Quando o vídeo avançou, o relato da RTP parece ter hipnotizado Augusto Inácio por breves segundos. Humberto Coelho estava nos comentários e estava prestes a jogar-se o Portugal-Inglaterra, no Campeonato do Mundo de 1986, no México. Referiam-se os 28 graus, filhos de um sol que ia inevitavelmente bater de frente com o corpanzil dos futebolistas. Era um regresso àquele torneio, 20 anos depois de os ingleses terem eliminado a seleção portuguesa onde pontificava Eusébio da Silva Ferreira.

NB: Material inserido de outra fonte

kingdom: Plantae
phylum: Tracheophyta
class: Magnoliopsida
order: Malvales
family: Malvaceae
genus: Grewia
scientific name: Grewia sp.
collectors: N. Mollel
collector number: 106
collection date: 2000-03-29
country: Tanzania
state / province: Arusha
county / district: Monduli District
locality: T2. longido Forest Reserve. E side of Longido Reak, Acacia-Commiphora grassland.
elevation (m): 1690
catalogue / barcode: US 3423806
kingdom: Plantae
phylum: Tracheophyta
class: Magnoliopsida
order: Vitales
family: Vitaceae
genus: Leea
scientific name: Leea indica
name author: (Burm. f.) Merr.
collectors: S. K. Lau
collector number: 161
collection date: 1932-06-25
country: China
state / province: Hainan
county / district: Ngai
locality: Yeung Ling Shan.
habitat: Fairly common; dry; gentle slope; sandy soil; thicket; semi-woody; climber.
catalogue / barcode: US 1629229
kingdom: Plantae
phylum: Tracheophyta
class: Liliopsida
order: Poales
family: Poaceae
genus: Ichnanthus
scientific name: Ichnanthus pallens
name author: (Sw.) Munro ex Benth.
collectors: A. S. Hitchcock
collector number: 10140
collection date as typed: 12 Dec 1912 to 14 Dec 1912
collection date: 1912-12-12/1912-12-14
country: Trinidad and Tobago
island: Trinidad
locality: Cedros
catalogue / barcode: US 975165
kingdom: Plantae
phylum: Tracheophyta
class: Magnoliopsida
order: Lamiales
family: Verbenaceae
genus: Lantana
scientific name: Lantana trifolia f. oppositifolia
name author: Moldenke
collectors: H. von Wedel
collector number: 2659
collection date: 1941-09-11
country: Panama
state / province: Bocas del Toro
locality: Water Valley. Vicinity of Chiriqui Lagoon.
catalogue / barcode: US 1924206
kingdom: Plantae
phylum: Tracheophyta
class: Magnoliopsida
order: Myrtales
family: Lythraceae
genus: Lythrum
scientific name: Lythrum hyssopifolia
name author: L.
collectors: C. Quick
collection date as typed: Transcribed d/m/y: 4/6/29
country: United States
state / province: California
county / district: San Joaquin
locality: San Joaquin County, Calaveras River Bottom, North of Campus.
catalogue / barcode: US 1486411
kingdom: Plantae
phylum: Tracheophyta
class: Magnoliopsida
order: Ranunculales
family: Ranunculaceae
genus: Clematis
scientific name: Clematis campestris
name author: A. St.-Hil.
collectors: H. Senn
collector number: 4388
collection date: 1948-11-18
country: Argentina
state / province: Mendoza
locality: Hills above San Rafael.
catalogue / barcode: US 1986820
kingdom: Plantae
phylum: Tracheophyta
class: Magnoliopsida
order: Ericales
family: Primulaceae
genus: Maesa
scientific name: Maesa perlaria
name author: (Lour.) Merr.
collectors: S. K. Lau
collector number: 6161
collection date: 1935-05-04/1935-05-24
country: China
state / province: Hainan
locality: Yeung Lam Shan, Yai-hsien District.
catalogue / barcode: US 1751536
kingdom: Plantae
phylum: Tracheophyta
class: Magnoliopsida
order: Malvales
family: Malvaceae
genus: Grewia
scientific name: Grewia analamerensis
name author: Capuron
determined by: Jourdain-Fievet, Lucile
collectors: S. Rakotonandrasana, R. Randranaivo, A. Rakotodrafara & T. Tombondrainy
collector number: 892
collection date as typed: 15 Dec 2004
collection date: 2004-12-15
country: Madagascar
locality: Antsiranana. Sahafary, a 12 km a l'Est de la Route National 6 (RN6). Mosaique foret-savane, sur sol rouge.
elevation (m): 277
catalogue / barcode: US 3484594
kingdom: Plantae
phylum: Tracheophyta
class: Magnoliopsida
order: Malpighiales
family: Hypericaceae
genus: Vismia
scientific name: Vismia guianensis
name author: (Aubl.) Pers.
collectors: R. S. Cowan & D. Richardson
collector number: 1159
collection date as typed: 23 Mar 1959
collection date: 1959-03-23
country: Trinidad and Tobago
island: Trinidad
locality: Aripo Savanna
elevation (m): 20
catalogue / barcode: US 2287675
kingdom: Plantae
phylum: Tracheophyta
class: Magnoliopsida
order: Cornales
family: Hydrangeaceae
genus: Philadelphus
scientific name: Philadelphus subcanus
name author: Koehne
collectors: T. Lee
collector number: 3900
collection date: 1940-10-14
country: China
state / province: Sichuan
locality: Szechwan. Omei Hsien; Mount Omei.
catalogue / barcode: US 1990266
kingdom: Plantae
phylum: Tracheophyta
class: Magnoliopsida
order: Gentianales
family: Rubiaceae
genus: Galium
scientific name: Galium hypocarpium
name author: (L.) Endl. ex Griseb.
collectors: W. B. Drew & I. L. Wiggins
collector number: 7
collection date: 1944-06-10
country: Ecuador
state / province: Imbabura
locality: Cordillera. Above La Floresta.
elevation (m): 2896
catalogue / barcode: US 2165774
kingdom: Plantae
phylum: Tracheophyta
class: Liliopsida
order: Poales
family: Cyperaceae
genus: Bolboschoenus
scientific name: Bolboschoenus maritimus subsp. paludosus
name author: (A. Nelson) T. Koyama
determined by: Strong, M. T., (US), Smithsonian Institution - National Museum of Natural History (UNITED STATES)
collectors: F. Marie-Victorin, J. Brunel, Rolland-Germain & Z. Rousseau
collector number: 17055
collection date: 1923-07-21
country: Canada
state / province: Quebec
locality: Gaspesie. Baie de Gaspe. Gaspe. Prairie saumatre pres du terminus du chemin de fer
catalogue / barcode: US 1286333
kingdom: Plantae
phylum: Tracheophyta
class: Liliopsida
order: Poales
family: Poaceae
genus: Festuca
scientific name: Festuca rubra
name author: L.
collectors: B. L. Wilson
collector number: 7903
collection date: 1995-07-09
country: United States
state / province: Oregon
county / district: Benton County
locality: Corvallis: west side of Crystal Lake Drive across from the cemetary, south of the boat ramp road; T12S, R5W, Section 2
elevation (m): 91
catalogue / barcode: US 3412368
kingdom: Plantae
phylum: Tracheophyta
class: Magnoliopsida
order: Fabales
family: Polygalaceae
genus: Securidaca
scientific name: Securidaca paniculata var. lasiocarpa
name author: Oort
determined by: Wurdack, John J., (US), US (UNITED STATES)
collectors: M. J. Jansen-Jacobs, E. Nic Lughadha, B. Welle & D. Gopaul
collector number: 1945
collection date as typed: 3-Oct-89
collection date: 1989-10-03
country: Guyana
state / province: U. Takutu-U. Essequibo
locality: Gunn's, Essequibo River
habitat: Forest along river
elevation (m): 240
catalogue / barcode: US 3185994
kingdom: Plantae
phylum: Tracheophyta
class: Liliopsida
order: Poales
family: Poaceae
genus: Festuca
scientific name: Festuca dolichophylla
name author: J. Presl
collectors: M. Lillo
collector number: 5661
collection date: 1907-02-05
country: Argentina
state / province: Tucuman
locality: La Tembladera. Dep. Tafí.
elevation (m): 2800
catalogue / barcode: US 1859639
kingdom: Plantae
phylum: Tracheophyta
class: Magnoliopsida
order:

Inácio, natural de Lisboa, está numa sala da redação do Expresso com a história diante dos olhos. Mas, verdade seja dita, parece pouco entusiasmado com o jogo e com o ver-se. Talvez seja isto que os futebolistas têm, que aquela coisa que romantizamos e tiramos o chapéu seja apenas mais um dia no escritório. Ainda assim, as histórias atropelaram-se, foram como uma chuva intensa em novembro. Era o 15.º jogo entre Portugal e Inglaterra e desta vez, talvez contra todas as previsões, com um desfecho feliz. É que os portugueses vinham vivendo um diferendo com a federação, por causa de contratos publicitários e questões burocráticas e de natureza financeira.
Foram 52 dias no México. A certa altura, entre condições que não lembram a ninguém, marcou-se um jogo-treino para a seleção afinar a máquina. Quando deram por eles, os rivais eram os empregados e cozinheiros do hotel onde iam meter para dentro das refeições.
Este Portugal-Inglaterra começou antes de começar. Um colega da equipa chegou-se ao pé de Inácio e disse-lhe “já foste”. Ou seja, havia conspirações para montar o 11 titular, admite. No pequeno-almoço a seguir, chegou a uma mesa e avisou, bem alto e com um murro na mesa, que não aceitava ficar de fora devido ao “caldinho”. E assim se explica que Álvaro Magalhães, normalmente lateral esquerdo, tenha jogado na direita, com Inácio a pegar de estaca a defesa esquerdo.